On appeal, Goudy argues that the district court erred in finding that he has viable state remedies remaining. The appellee has notified the court that he will not be filing a brief.

6

Upon review, we affirm the district court's judgment because Goudy has state court remedies remaining for his ineffective assistance of appellate counsel and denial of impartial jury claims. He must exhaust these remedies before presenting his mixed habeas petition to the federal courts. See 28 U.S.C. § 2254(b); Rose v. Lundy, 455 U.S. 509, 518-20 (1982).

7

It is clear from the record that Goudy has not fairly presented any of his four present grounds for relief to the highest court of Ohio. However, under Ohio law, a prisoner is barred from presenting in a state post-conviction proceeding any claim which he presented or could have presented on his direct criminal appeal. See Keener v. Ridenour, 594 F.2d 581, 589-90 (6th Cir.1979). Thus, Goudy's jury instruction issue is barred because he could have raised it on direct appeal.

8

Goudy's ineffective assistance of trial counsel claim is barred because he has already raised it in his first PCR petition. He did not appeal the trial court's denial of this petition and delayed appeal of the denial of post-conviction relief is not available in Ohio. See Ewing v. McMackin, 799 F.2d 1143, 1151 n. 15 (6th Cir.1986); State v. Nichols, 463 N.E.2d 375, 378 (Ohio 1984).

9

The Ohio Supreme Court recently ruled that a claim of ineffective assistance of appellate counsel may not be raised in a PCR petition. See State v. Murnahan, 584 N.E.2d 1204, 1208 (Ohio 1992). In that decision, the Court recognized that "Ohio has no statutory authority or court rules dedicated to the procedure to be followed by defendants who allege ineffective assistance of appellate counsel." Id. at 1209 n. 6. However, the Court then determined that a prisoner could raise such an appeal in an application for delayed reconsideration in the court of appeals where the alleged error took place pursuant to App.R. 26 and 14(B), and if delayed reconsideration is denied, he could then file for delayed appeal in the Ohio Supreme Court pursuant to Section 8, Rule II of the Rules of Practice of the Supreme Court. Id. at 1209. Thus, Goudy may apply for delayed reconsideration in the appellate court that heard his direct appeal.

10

Goudy may also yet appeal his denial of an impartial jury issue.
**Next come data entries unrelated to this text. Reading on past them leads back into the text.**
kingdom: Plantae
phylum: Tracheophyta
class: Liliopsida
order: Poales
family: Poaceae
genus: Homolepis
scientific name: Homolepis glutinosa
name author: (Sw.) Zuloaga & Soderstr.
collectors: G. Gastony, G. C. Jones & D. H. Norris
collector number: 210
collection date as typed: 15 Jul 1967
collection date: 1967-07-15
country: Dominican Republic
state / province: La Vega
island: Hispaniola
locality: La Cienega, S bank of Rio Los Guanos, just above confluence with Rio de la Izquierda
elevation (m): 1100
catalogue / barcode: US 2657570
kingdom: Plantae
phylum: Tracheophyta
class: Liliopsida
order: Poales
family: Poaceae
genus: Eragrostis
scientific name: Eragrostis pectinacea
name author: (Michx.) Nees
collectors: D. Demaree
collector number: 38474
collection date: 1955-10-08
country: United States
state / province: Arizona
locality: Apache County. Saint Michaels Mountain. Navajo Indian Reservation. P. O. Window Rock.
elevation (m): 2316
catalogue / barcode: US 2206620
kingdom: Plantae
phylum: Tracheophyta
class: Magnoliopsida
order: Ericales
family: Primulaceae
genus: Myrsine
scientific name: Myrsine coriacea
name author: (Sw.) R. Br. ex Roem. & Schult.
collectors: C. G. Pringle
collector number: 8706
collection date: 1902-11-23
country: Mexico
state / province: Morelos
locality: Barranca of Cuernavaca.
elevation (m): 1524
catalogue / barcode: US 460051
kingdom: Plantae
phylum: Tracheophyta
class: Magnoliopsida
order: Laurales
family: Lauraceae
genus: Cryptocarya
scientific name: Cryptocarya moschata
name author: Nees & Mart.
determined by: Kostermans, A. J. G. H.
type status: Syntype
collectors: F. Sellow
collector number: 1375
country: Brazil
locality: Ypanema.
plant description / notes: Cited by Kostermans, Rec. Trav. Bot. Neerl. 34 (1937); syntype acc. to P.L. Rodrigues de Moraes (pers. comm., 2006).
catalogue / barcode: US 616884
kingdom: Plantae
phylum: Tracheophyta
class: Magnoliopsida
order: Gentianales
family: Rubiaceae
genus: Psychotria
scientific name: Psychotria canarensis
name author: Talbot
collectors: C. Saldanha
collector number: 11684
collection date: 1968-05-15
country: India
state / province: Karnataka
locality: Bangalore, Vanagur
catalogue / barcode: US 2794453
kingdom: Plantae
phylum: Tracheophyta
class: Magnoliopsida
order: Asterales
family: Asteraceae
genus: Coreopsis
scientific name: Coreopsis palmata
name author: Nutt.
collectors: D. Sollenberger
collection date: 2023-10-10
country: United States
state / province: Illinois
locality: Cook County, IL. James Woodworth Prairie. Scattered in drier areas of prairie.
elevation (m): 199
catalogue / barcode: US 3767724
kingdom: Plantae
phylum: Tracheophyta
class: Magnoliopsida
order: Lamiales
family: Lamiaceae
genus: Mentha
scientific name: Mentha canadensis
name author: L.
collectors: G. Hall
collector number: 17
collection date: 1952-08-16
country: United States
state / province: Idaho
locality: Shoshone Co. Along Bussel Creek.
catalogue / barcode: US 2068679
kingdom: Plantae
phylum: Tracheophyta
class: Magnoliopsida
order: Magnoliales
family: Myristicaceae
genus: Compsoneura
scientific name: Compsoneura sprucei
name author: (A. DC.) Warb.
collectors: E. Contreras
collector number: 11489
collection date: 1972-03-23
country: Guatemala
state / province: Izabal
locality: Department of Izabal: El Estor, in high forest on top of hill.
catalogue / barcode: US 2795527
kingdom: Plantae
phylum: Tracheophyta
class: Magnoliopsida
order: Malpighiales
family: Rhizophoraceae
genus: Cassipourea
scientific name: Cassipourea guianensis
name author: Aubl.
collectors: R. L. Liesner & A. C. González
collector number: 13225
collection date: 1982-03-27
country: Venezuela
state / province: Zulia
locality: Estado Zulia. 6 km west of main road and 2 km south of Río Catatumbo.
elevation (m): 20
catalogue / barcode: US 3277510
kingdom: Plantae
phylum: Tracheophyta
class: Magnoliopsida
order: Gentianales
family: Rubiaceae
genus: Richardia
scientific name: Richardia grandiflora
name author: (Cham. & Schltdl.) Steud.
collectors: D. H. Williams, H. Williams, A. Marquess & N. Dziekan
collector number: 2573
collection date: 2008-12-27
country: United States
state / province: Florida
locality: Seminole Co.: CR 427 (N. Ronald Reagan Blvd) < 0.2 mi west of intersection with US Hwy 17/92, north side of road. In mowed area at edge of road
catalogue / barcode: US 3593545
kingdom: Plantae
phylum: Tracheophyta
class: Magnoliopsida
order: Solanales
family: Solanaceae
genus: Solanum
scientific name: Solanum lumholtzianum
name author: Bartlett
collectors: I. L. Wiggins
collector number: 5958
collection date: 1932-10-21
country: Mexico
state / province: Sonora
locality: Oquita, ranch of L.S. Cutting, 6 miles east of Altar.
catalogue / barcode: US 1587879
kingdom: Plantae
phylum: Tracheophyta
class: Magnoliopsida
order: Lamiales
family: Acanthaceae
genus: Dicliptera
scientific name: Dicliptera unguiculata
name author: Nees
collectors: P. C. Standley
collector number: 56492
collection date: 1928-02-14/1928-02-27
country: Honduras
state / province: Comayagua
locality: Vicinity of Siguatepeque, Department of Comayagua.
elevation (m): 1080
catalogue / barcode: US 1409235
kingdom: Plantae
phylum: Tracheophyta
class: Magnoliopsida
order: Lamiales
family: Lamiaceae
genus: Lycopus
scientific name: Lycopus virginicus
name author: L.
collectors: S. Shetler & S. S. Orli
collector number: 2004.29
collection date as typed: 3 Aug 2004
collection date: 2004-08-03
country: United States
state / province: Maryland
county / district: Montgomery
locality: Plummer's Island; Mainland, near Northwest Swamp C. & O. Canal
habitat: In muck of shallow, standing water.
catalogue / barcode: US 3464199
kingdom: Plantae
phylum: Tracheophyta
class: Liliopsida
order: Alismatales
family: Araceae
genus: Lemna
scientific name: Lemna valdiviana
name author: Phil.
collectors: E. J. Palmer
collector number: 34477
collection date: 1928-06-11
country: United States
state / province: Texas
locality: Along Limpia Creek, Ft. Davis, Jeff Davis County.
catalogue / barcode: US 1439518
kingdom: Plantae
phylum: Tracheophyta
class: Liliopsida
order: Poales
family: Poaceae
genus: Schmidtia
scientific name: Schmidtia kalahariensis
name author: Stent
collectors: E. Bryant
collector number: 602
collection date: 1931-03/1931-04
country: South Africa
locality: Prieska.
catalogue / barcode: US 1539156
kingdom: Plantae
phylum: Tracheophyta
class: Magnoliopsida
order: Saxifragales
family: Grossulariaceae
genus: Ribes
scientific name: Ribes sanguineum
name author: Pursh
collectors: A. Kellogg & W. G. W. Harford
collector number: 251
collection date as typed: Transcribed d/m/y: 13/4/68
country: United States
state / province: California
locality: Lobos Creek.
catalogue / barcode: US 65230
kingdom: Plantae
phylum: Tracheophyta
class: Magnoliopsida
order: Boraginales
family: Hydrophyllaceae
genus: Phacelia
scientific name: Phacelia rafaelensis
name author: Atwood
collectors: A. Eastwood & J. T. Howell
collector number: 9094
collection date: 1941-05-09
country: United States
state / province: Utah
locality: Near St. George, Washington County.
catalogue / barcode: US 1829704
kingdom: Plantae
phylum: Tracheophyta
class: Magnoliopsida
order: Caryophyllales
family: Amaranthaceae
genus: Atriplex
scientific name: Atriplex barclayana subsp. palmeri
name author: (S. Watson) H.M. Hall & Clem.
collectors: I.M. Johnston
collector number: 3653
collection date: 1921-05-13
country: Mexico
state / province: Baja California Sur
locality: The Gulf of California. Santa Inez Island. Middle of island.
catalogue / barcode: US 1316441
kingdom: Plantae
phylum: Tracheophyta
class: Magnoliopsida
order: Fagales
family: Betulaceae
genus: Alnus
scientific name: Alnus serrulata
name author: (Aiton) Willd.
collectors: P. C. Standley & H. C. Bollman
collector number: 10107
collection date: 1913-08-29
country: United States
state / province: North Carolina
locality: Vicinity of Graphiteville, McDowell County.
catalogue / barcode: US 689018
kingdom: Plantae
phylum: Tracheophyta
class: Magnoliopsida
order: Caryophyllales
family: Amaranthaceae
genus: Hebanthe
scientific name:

The district court correctly stated that findings of fact and conclusions of law are mandatory in Ohio PCR judgments. See Ohio Rev.Code Ann. § 2953.21(C) (Baldwin Supp.1991); State v. Mapson, 438 N.E.2d 910, 911-12 (Ohio 1982) (per curiam). Mapson also holds that a judgment without such findings is incomplete and does not commence the running of the time period for filing an appeal. Id. Thus, the time period for appealing Goudy's second PCR petition has not yet begun to run.

11

Accordingly, the district court's judgment, entered December 20, 1991, is affirmed. Rule 9(b)(3), Rules of the Sixth Circuit.